INPUT DATA —
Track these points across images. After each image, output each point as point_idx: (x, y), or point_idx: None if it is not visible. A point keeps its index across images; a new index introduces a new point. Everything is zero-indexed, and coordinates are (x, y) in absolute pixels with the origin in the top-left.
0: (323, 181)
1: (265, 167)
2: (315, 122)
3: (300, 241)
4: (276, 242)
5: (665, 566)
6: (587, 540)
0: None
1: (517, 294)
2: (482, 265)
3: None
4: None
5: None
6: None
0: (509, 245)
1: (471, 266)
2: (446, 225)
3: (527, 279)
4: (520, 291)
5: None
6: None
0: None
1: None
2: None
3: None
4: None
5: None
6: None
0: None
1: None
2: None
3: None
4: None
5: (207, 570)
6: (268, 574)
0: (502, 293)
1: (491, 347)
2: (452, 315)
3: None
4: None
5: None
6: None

WHAT YOU HAVE TO DO — Lay out every line of the entries above as a Markdown table with two columns, "Row" for a running row number and "Entry" for the line, skipping any blank lines.

THE COMPLETED TASK —
| Row | Entry |
|---|---|
| 1 | Track these points across images. After each image, output each point as point_idx: (x, y), or point_idx: None if it is not visible. A point keeps its index across images; a new index introduces a new point. Everything is zero-indexed, and coordinates are (x, y) in absolute pixels with the origin in the top-left. |
| 2 | 0: (323, 181) |
| 3 | 1: (265, 167) |
| 4 | 2: (315, 122) |
| 5 | 3: (300, 241) |
| 6 | 4: (276, 242) |
| 7 | 5: (665, 566) |
| 8 | 6: (587, 540) |
| 9 | 0: None |
| 10 | 1: (517, 294) |
| 11 | 2: (482, 265) |
| 12 | 3: None |
| 13 | 4: None |
| 14 | 5: None |
| 15 | 6: None |
| 16 | 0: (509, 245) |
| 17 | 1: (471, 266) |
| 18 | 2: (446, 225) |
| 19 | 3: (527, 279) |
| 20 | 4: (520, 291) |
| 21 | 5: None |
| 22 | 6: None |
| 23 | 0: None |
| 24 | 1: None |
| 25 | 2: None |
| 26 | 3: None |
| 27 | 4: None |
| 28 | 5: None |
| 29 | 6: None |
| 30 | 0: None |
| 31 | 1: None |
| 32 | 2: None |
| 33 | 3: None |
| 34 | 4: None |
| 35 | 5: (207, 570) |
| 36 | 6: (268, 574) |
| 37 | 0: (502, 293) |
| 38 | 1: (491, 347) |
| 39 | 2: (452, 315) |
| 40 | 3: None |
| 41 | 4: None |
| 42 | 5: None |
| 43 | 6: None |